Stored data
○ ○ ○ ○

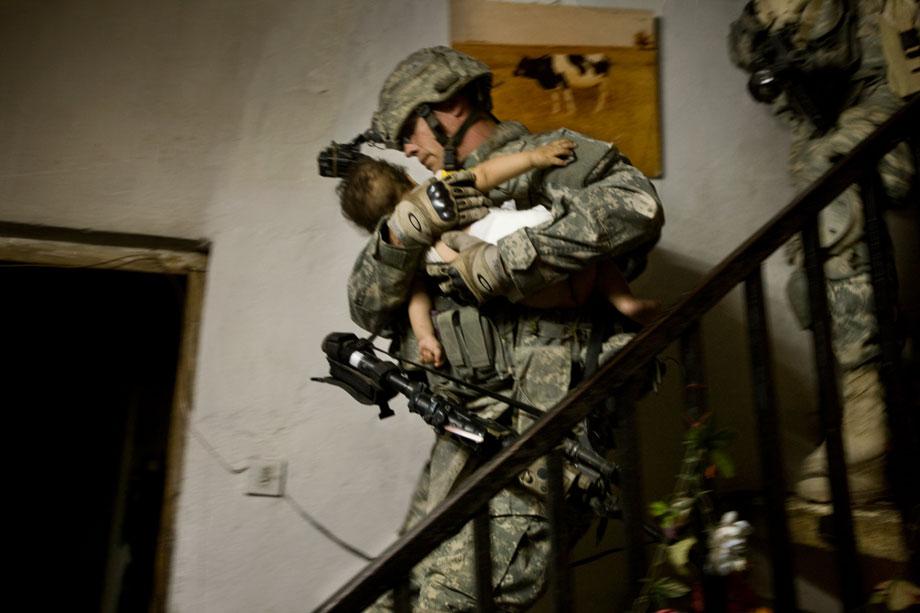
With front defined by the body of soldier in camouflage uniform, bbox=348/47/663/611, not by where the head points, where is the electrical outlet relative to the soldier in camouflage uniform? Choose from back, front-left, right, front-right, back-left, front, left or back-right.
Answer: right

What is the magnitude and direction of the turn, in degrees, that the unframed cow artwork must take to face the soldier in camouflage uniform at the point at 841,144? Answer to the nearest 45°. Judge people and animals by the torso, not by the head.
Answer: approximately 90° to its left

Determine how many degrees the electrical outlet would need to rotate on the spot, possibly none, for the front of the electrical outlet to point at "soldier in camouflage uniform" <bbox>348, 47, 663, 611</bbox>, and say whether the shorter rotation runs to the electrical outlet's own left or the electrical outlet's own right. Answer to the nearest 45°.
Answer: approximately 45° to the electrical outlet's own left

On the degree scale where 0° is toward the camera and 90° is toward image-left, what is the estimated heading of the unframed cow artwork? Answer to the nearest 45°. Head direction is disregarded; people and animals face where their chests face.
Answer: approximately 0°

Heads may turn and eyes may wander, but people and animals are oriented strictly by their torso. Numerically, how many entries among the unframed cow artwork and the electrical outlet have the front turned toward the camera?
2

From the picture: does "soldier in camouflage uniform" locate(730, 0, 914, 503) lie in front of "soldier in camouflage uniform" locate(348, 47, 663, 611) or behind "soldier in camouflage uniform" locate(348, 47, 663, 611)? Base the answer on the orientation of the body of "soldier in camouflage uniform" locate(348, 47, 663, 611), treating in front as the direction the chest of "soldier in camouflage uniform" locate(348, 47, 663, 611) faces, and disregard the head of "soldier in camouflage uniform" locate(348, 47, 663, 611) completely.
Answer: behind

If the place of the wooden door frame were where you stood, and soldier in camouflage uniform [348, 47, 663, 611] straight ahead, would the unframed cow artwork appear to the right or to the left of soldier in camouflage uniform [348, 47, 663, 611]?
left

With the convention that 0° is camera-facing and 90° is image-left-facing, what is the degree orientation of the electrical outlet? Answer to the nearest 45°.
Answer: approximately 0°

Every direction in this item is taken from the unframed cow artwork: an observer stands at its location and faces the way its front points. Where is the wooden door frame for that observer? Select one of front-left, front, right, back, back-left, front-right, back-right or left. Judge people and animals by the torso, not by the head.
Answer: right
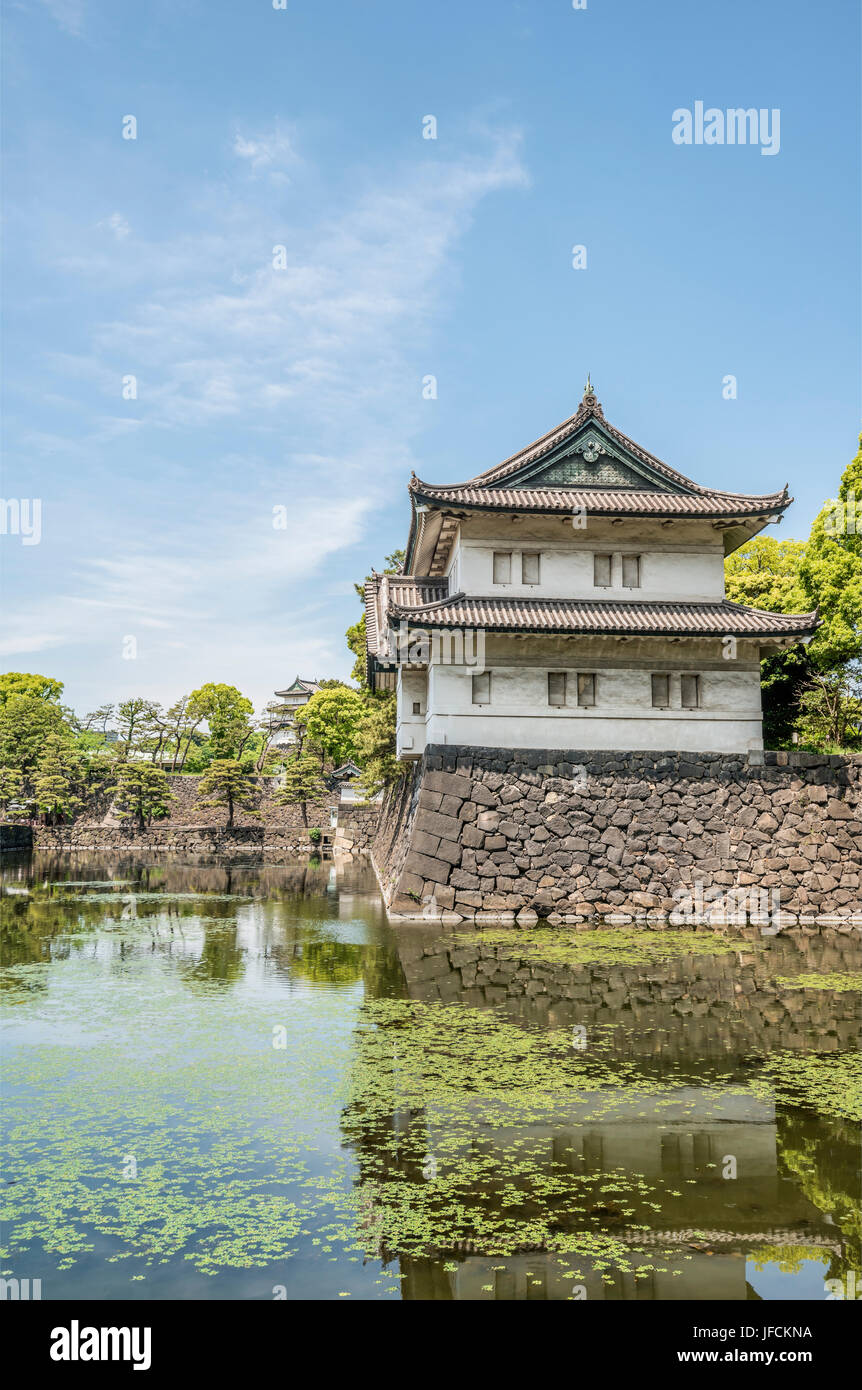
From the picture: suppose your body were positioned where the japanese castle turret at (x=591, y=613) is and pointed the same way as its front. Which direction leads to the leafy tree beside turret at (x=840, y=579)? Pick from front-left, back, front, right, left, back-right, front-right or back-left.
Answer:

○ ○ ○ ○

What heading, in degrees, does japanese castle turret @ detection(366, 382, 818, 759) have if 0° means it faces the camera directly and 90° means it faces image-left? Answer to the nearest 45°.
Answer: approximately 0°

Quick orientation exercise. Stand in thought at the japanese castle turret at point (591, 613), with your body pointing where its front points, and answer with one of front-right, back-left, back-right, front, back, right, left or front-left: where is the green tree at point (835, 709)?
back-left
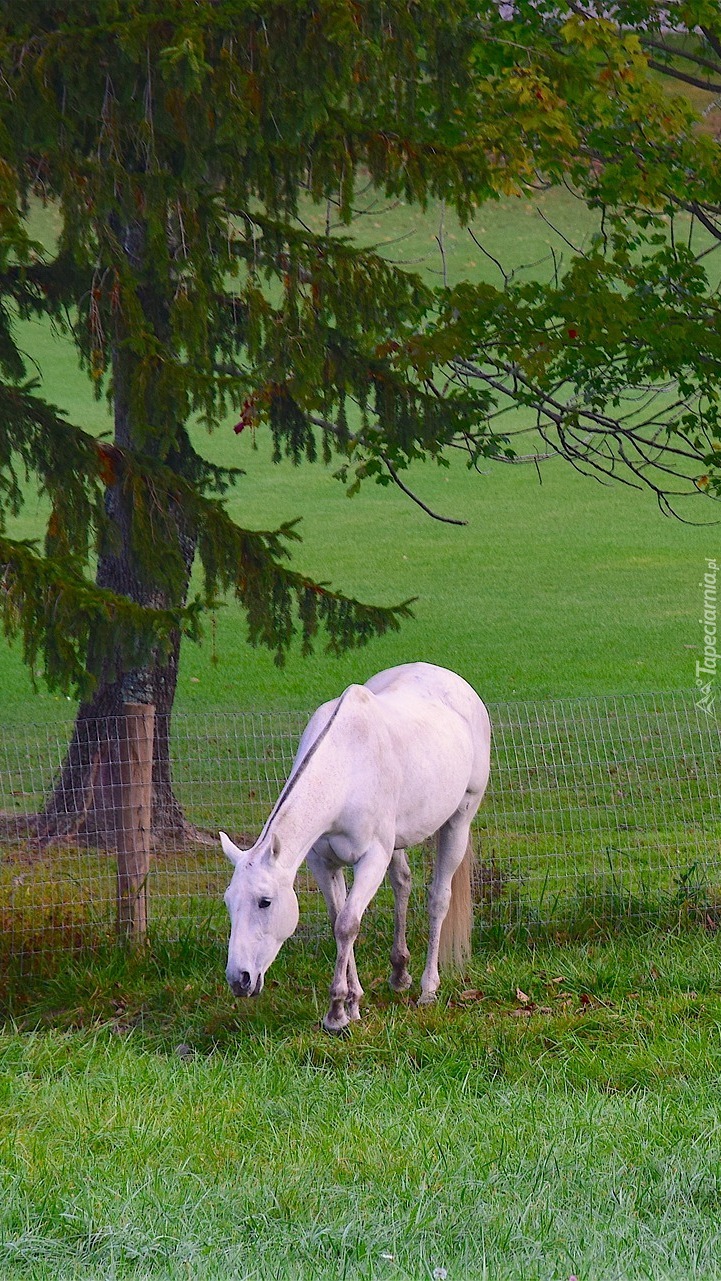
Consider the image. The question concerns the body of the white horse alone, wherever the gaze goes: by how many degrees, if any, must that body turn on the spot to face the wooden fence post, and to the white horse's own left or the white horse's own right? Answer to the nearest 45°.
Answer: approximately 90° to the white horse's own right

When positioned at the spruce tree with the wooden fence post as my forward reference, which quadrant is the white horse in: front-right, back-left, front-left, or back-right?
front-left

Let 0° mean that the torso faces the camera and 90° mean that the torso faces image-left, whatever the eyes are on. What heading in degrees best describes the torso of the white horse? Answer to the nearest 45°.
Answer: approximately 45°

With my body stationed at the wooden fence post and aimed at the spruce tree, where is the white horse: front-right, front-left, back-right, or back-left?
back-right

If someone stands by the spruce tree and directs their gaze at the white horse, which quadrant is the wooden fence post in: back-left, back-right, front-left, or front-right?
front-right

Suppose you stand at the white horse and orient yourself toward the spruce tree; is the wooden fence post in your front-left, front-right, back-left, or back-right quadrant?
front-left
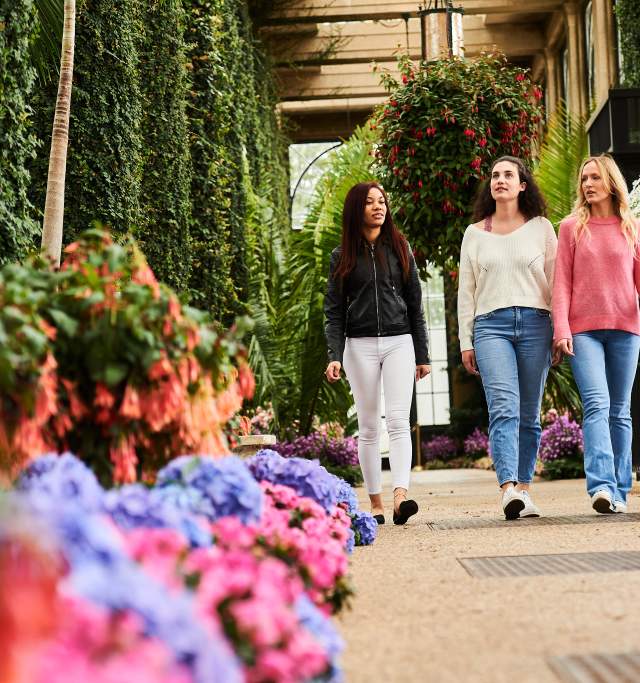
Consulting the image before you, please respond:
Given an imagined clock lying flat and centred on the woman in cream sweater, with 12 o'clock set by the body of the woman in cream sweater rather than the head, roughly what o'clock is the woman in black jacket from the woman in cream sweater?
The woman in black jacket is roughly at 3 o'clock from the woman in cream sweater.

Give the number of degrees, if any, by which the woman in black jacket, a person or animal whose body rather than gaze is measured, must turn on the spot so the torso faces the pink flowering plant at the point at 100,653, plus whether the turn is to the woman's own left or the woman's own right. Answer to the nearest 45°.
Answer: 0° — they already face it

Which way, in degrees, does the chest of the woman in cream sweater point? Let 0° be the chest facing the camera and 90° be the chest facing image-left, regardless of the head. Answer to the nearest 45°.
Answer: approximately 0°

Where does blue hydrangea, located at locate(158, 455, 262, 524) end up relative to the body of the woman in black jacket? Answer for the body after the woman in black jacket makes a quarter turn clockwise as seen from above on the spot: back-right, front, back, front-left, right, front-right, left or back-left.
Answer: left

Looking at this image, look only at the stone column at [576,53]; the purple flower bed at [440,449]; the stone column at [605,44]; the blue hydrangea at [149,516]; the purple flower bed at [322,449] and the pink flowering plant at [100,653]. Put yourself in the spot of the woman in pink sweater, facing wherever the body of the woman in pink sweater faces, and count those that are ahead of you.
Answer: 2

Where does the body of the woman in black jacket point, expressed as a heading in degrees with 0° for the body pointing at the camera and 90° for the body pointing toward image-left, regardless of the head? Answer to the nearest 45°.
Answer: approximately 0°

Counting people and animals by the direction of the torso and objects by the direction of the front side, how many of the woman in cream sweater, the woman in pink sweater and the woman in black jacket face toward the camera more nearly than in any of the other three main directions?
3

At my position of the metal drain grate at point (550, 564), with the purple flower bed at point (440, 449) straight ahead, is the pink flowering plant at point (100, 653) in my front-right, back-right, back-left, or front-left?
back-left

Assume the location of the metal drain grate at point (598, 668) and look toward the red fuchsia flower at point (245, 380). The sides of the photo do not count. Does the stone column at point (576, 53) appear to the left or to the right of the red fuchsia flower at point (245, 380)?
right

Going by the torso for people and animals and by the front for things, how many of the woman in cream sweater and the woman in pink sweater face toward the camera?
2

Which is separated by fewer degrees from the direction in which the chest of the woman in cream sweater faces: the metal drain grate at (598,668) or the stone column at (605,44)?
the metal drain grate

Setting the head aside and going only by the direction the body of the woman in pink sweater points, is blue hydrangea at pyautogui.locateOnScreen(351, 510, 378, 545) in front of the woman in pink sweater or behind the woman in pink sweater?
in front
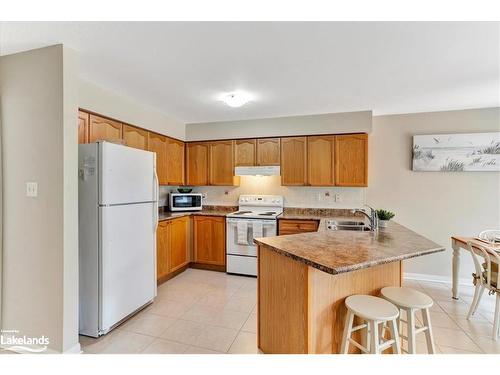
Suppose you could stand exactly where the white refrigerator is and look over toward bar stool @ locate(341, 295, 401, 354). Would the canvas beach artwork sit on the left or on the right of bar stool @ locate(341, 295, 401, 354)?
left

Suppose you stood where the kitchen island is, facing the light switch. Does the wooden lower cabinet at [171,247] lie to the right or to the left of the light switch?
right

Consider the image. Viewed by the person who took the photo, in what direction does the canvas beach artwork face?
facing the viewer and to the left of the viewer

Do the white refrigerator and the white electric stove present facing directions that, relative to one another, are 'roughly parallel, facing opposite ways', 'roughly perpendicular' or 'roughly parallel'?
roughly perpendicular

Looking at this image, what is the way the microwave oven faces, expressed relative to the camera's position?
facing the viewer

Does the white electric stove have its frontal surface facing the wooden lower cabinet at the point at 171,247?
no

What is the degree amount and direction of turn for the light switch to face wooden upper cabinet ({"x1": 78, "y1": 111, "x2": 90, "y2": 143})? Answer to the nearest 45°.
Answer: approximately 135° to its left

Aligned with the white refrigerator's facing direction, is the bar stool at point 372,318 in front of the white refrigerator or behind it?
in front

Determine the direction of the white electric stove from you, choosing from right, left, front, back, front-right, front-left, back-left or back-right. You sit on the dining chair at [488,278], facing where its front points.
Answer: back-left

○ ○ ○ ○

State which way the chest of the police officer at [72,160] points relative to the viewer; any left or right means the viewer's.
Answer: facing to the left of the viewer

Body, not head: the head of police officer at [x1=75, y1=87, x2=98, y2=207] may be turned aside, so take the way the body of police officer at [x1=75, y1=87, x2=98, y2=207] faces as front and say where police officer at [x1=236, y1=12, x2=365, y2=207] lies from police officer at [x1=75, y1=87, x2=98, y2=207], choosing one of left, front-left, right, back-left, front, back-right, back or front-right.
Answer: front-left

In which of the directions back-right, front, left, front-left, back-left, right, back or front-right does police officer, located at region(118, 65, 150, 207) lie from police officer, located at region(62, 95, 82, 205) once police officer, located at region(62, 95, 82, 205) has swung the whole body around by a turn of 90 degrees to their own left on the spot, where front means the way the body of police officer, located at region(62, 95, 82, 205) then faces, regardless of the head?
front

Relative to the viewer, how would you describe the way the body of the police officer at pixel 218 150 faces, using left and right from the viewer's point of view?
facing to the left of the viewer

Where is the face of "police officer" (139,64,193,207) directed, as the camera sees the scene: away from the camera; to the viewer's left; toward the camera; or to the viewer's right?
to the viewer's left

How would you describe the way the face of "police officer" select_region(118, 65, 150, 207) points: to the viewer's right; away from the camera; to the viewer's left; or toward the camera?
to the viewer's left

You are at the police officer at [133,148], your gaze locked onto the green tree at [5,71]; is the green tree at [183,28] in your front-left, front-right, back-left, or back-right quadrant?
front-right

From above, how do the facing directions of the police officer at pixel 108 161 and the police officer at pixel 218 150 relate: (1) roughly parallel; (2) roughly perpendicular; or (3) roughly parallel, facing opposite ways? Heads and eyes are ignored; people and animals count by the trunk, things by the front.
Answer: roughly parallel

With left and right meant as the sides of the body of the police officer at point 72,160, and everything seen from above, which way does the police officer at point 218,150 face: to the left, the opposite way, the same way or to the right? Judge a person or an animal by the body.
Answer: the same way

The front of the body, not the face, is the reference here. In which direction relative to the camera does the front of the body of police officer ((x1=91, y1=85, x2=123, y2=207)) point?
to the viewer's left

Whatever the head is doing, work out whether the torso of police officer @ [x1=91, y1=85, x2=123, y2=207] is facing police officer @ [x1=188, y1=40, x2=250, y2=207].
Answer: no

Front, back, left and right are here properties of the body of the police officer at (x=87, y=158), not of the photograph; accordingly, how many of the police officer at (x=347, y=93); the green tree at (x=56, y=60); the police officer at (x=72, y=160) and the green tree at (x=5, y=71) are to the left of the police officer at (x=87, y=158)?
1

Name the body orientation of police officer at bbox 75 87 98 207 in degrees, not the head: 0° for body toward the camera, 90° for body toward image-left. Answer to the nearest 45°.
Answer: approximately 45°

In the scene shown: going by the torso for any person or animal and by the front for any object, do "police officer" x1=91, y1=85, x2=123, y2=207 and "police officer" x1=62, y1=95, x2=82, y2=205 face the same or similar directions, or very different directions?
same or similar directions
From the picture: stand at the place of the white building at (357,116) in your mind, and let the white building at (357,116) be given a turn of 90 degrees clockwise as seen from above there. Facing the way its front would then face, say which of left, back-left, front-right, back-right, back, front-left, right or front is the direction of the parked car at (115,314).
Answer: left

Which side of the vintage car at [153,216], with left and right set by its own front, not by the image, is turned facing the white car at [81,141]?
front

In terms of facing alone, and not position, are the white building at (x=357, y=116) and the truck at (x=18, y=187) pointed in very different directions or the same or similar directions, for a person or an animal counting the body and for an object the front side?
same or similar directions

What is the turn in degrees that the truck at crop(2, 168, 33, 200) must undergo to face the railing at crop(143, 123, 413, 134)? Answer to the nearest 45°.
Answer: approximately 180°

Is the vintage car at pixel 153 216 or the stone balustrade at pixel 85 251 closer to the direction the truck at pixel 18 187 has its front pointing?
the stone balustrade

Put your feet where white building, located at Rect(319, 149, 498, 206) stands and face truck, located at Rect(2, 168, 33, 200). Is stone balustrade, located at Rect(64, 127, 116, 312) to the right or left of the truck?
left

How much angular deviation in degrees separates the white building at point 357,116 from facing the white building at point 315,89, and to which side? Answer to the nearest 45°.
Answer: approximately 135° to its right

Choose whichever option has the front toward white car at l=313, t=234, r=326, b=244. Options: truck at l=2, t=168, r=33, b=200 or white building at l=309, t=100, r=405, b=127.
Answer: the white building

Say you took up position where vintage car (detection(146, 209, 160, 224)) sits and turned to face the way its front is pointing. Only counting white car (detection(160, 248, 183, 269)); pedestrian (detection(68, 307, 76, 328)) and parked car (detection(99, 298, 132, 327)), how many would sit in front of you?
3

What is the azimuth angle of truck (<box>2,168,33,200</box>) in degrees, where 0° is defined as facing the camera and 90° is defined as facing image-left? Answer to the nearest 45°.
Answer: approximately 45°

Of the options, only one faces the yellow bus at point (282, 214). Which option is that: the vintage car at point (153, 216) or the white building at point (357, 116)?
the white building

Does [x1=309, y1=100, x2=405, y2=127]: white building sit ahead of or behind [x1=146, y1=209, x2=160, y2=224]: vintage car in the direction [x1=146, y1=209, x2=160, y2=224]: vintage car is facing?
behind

○ ○ ○ ○

Exercise instructions:
Format the lines above, from the one containing "Looking at this image, what" down to the one containing "Answer: back-left" (both included), as a Markdown table with the columns Row and Line. Number each row and leave out blank lines.

Response to this exercise:
| Row | Line |
|---|---|
| 1 | Looking at this image, what is the way the microwave oven faces, expressed relative to the camera's position? |
| 2 | facing the viewer |
| 3 | Does the white electric stove have its frontal surface facing the wooden lower cabinet at the point at 171,247? |
| 4 | no |
| 5 | What is the degree amount and direction of turn for the light switch to face wooden upper cabinet ({"x1": 78, "y1": 111, "x2": 90, "y2": 143})? Answer to the nearest 45°. |
| 6 | Answer: approximately 135° to its left |
| 7 | Aligned with the white refrigerator's facing direction, is the bar stool at point 372,318 in front of the white refrigerator or behind it? |
| 8 | in front |
| 9 | Determine the direction of the white electric stove from you, choosing from right, left, front, back, front-right, front-left, back-left or back-right. You sit on the dining chair at [488,278], facing where its front points. |
| 10 | Answer: back-left |